7 Months

Jul 06, 2015 13:21

Waiting is one of the hardest parts. As is reflecting on the change my life has undergone in the past year. I always spent my time guessing how life would turn out for me. Turns out I couldn't have been further from the truth. My friends dwindle more and more to the point I wonder if I ever had any at all, except maybe Kacie. Good times don't make friends, they say, loyalty does. Little Billiam kicks and rolls and it brings me a smile as does his father's gentle eyes. I wonder what the little one will be like... I picture this boy with floppy blonde curls with bright eyes with the soul of a viking howling at the world in content :p But that's just my assessment based on how he treats my insides haha. My mom was right. Not only have my "friends" slipped away one by one by "I" am slipping away. It started so gradually I didn't even notice. Sometimes I cry because I feel like I've lost my identity and yet don't have a new one.
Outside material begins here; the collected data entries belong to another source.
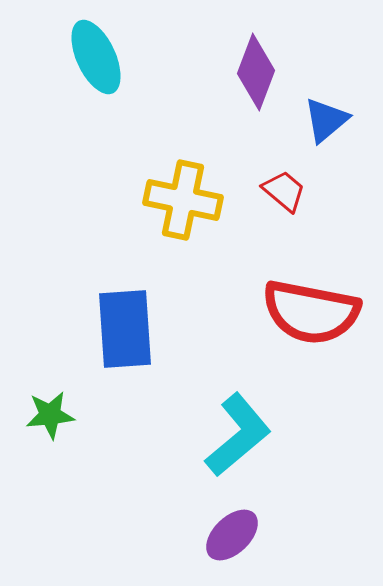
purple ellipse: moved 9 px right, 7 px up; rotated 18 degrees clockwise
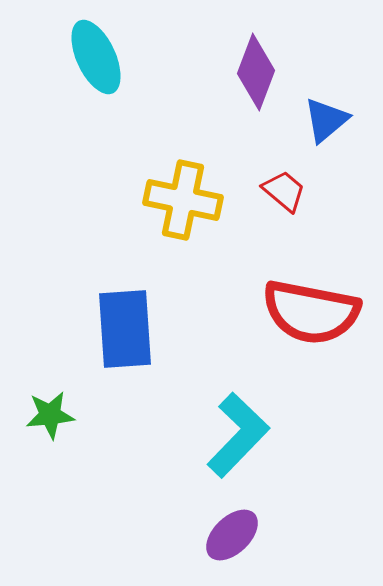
cyan L-shape: rotated 6 degrees counterclockwise
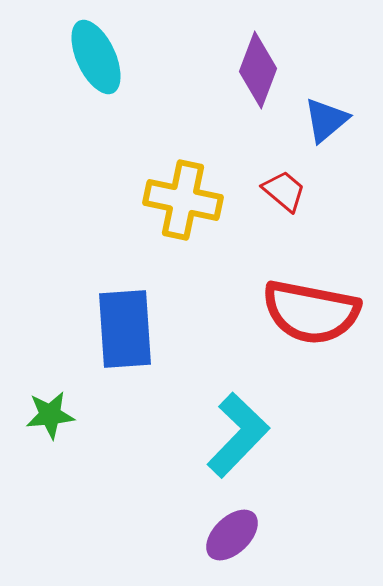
purple diamond: moved 2 px right, 2 px up
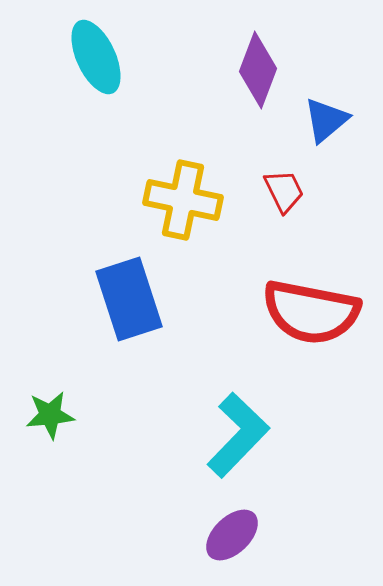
red trapezoid: rotated 24 degrees clockwise
blue rectangle: moved 4 px right, 30 px up; rotated 14 degrees counterclockwise
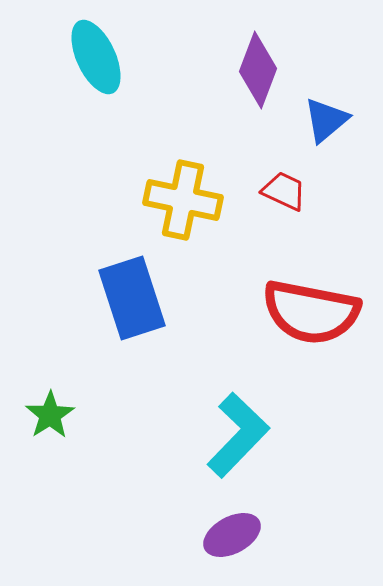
red trapezoid: rotated 39 degrees counterclockwise
blue rectangle: moved 3 px right, 1 px up
green star: rotated 27 degrees counterclockwise
purple ellipse: rotated 16 degrees clockwise
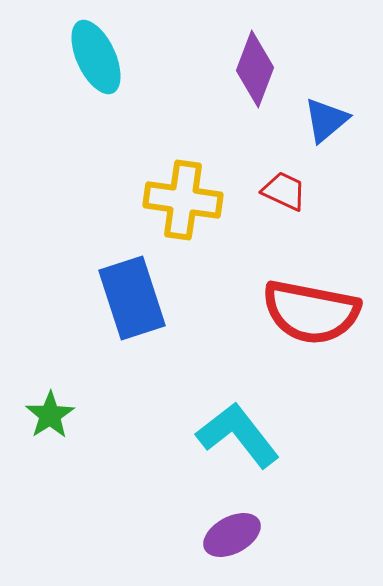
purple diamond: moved 3 px left, 1 px up
yellow cross: rotated 4 degrees counterclockwise
cyan L-shape: rotated 82 degrees counterclockwise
I see my past, and see this wild, untamable, reckless girl who wants nothing more to possess the world in the palm of her hand and a wicked grin while going about it. Now I look in the mirror and realize I'm not quite as spry as I was in them years, but time has molded me into what I need to be. Patient, loving, accepting, all the things a mother should be and I'm almost proud at the transformation just still a bit scared of the unknown. Now, I think about my son. How it's even possible to love him and his father equally. My heart is going to have to stretch and accommodate. I can't believe I love this little being that I've never even met as much as I do. I want the world for him and that is now my only purpose. I didn't think I could love his father any more and in a way I was right. But I love him in so may more ways then just being my lover. Sometimes I feel like my heart could burst if I think about them too much. I mean I've never been a very dedicated person and this, well this is the long haul and for once it's not a commitment I fear.

Sometimes I do still like to close my eyes and see my former self raising hell, having the time of her life. I think it's important though. If I lose that, one day in the far future I won't be in touch with little William's needs as a teenager. Life is full circle he'll find the same questions, the same epiphanies, the same emotions just like we all did. How we help him manage them is the important part I believe.